* _WHAT TO WORK ON_
What is needed here is an exact repetition of the records below, beginning at the line that has "pinky pip: (79, 134)" and stopping after the line that has "middle dip: (60, 77)".

* _MATERIAL PROVIDED_

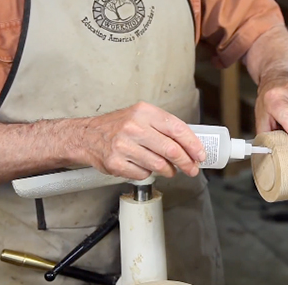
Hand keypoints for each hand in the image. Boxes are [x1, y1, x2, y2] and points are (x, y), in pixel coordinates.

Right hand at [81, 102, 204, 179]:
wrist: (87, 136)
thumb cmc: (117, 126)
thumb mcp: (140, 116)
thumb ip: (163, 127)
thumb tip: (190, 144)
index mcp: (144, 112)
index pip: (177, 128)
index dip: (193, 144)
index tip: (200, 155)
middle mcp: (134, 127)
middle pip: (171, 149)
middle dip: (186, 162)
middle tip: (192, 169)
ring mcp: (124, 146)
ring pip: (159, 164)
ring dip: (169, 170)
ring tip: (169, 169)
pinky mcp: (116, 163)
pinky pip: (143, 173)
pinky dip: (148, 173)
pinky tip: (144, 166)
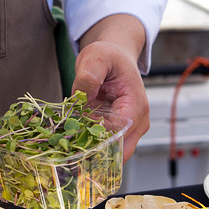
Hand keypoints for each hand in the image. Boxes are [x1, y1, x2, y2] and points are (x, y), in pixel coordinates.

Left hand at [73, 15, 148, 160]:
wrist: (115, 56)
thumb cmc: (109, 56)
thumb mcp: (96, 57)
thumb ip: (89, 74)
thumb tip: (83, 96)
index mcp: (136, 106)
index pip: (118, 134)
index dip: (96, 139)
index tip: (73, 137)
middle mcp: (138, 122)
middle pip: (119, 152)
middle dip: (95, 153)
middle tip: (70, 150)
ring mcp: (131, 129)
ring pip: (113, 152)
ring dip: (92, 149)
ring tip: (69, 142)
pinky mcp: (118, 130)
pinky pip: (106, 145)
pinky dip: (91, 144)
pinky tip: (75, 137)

...

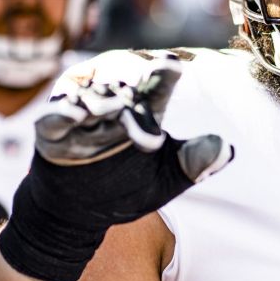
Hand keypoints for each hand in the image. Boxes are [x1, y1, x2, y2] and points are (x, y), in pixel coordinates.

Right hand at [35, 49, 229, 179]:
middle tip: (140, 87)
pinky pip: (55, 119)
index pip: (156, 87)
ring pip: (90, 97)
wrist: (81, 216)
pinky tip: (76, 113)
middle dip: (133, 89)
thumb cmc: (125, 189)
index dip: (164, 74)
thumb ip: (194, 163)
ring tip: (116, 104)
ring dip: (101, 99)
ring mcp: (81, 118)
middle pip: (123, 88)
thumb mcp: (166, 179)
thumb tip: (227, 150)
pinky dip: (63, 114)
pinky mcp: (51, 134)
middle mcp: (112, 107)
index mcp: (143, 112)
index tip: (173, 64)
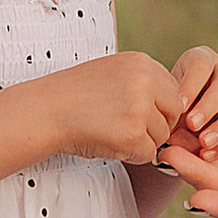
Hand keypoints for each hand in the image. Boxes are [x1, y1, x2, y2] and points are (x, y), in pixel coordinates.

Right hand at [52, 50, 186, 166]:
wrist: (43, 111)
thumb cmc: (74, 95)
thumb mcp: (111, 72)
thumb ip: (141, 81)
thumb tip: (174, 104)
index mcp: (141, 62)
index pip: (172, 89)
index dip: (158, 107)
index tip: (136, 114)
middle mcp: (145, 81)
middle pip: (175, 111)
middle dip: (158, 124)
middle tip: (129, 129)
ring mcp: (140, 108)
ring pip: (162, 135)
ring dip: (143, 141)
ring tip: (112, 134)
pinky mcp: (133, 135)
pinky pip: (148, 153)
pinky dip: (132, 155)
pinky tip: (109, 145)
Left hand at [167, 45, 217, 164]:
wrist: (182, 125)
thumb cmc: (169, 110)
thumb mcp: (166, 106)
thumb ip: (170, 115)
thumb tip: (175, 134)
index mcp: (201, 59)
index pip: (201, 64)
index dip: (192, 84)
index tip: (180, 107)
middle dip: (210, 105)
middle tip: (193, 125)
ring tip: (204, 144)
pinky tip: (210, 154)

...

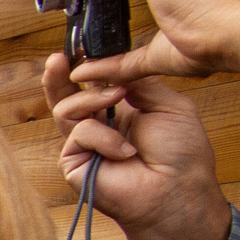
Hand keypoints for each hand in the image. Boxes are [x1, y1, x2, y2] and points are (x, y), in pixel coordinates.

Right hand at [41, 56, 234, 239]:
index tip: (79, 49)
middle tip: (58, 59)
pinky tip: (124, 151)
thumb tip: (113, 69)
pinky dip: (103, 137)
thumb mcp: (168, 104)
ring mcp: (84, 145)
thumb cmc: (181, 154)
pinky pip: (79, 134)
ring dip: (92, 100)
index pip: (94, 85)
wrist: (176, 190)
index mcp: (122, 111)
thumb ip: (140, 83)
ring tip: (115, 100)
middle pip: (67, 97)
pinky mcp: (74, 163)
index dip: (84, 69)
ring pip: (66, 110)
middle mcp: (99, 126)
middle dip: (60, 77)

* _OUTPUT FOR THIS TASK_
pinky pip: (79, 134)
ring dip: (92, 100)
index pip: (94, 85)
wrist: (176, 190)
index mcp: (122, 111)
thumb ip: (140, 83)
ring tip: (115, 100)
middle pip: (67, 97)
pinky mcp: (74, 163)
index dip: (84, 69)
ring pip: (66, 110)
middle mcp: (99, 126)
middle dip: (60, 77)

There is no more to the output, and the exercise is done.